### 課題 A
記録の先頭から「Reading right to left, list」を含む行までを、その行も含めてJSONの文字列リストに書き換えてください。1行を1つの文字列とし、空行は入れないこと。

### 原文
==*==
見出し画像

【エッセイ】永遠にカスタネットを叩く

この世の全ての中で、一番の地獄はなんだろうか。
想像してみた。
永遠に何かをやり続ける。
それが、一番の地獄の世界なのかもしれないと思った。

ニーチェは、同じ人生を何度も繰り返す事を、絶望の世界だと言った。
それも途方もない絶望だが、今すぐ出来る絶望として、永遠に一つの事をやり続けなきゃいけないとしたら。

ただし、好きな物を選べる。
永遠にやらなきゃいけない何かは、なんなのかを、選べる。

なんでもいい。
焼肉食べ放題、セックスし放題、スプラトゥーンし放題、カスタネット叩き放題。
自分の好きな物を、永遠に続ける。
これが永遠だと考えると、二時間くらいでイヤになるだろう。

地獄の悪魔達が観ている「黄金伝説」では、永遠に何かをしなければならない人間でゲラゲラ笑っている。
==*==
### データ記録
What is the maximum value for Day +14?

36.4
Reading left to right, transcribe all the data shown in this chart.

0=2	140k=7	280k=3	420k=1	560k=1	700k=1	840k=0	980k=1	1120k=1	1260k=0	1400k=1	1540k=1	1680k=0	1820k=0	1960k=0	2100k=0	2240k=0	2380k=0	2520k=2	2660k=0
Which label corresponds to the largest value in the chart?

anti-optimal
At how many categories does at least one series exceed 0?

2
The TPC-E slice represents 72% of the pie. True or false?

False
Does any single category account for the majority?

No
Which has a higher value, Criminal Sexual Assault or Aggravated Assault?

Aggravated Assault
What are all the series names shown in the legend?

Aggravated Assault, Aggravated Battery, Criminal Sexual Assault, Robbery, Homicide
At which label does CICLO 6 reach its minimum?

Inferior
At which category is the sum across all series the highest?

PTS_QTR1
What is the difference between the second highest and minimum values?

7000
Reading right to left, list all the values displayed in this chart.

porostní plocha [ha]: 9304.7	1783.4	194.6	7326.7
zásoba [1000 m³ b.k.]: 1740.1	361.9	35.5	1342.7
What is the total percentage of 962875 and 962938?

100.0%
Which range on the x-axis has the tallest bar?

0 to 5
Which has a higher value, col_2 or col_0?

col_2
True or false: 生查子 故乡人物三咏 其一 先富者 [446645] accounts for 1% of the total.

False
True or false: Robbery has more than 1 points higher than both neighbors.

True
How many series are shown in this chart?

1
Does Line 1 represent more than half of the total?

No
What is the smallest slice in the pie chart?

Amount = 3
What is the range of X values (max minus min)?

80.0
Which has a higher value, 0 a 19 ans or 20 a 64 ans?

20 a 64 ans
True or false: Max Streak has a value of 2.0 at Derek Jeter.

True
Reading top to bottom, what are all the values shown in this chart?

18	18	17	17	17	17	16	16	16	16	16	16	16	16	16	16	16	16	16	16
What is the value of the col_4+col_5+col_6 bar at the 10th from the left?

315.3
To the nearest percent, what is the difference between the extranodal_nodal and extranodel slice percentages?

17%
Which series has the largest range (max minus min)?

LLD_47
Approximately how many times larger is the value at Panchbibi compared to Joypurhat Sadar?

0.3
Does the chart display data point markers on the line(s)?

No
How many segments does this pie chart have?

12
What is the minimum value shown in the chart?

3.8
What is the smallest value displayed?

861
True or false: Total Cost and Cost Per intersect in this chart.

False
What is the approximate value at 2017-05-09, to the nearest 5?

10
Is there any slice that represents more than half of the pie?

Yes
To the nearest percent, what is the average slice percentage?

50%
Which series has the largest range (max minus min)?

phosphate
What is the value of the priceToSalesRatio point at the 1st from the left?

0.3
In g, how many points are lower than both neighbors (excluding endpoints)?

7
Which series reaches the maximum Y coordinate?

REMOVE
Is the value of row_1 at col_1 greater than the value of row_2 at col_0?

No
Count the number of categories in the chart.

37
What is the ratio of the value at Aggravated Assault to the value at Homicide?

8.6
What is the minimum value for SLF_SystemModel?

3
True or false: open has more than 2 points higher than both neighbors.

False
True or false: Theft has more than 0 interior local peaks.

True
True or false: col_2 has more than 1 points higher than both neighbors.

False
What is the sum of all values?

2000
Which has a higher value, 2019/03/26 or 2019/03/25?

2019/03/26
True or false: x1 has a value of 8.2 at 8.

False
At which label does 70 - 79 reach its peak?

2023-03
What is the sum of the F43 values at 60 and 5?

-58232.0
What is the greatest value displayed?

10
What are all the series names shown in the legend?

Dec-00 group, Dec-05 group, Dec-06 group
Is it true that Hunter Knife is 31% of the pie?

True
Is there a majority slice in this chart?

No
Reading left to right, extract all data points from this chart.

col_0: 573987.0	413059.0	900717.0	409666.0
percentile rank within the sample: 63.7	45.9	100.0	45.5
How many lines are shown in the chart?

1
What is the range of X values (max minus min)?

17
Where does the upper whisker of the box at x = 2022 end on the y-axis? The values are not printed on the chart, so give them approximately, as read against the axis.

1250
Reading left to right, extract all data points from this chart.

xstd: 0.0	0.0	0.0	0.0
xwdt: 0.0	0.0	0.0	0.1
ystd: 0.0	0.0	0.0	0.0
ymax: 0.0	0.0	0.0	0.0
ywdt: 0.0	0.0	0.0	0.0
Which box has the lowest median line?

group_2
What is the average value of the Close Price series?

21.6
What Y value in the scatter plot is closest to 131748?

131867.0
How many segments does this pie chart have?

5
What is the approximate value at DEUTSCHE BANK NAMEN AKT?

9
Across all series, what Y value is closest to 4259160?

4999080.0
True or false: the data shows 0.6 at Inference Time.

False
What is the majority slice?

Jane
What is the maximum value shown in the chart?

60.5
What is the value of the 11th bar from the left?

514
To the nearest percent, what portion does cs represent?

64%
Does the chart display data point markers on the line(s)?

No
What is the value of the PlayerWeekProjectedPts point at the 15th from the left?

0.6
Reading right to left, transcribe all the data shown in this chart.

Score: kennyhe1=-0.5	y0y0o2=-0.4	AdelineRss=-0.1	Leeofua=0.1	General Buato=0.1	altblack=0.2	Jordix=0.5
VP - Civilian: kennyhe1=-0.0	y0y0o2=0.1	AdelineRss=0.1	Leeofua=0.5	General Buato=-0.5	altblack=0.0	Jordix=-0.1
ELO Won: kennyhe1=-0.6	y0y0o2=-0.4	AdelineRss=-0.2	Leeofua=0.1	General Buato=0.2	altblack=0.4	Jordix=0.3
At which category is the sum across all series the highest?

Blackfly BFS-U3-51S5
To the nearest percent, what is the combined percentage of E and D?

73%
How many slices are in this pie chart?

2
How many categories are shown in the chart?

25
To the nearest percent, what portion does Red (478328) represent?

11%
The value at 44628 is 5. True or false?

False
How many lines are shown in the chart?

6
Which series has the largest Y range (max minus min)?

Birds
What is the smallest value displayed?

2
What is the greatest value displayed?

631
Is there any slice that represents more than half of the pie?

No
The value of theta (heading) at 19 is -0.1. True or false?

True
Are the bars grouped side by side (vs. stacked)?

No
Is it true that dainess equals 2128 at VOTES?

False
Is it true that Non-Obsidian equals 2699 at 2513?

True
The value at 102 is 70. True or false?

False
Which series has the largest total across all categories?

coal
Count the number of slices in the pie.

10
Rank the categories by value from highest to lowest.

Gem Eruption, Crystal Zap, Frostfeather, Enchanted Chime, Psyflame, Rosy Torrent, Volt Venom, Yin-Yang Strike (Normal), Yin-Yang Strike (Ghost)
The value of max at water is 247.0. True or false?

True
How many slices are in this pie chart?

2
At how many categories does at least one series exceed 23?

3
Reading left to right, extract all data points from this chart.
==*==
### 課題 B
原文の「永遠に何かをやり続ける。」から「永遠にやらなきゃいけない何かは、なんなのかを、選べる。」までを、一字も変えずに書き写してください。

### 解答 A
[
  "What is the maximum value for Day +14?",
  "36.4",
  "Reading left to right, transcribe all the data shown in this chart.",
  "0=2\t140k=7\t280k=3\t420k=1\t560k=1\t700k=1\t840k=0\t980k=1\t1120k=1\t1260k=0\t1400k=1\t1540k=1\t1680k=0\t1820k=0\t1960k=0\t2100k=0\t2240k=0\t2380k=0\t2520k=2\t2660k=0",
  "Which label corresponds to the largest value in the chart?",
  "anti-optimal",
  "At how many categories does at least one series exceed 0?",
  "2",
  "The TPC-E slice represents 72% of the pie. True or false?",
  "False",
  "Does any single category account for the majority?",
  "No",
  "Which has a higher value, Criminal Sexual Assault or Aggravated Assault?",
  "Aggravated Assault",
  "What are all the series names shown in the legend?",
  "Aggravated Assault, Aggravated Battery, Criminal Sexual Assault, Robbery, Homicide",
  "At which label does CICLO 6 reach its minimum?",
  "Inferior",
  "At which category is the sum across all series the highest?",
  "PTS_QTR1",
  "What is the difference between the second highest and minimum values?",
  "7000",
  "Reading right to left, list all the values displayed in this chart."
]

### 解答 B
永遠に何かをやり続ける。
それが、一番の地獄の世界なのかもしれないと思った。

ニーチェは、同じ人生を何度も繰り返す事を、絶望の世界だと言った。
それも途方もない絶望だが、今すぐ出来る絶望として、永遠に一つの事をやり続けなきゃいけないとしたら。

ただし、好きな物を選べる。
永遠にやらなきゃいけない何かは、なんなのかを、選べる。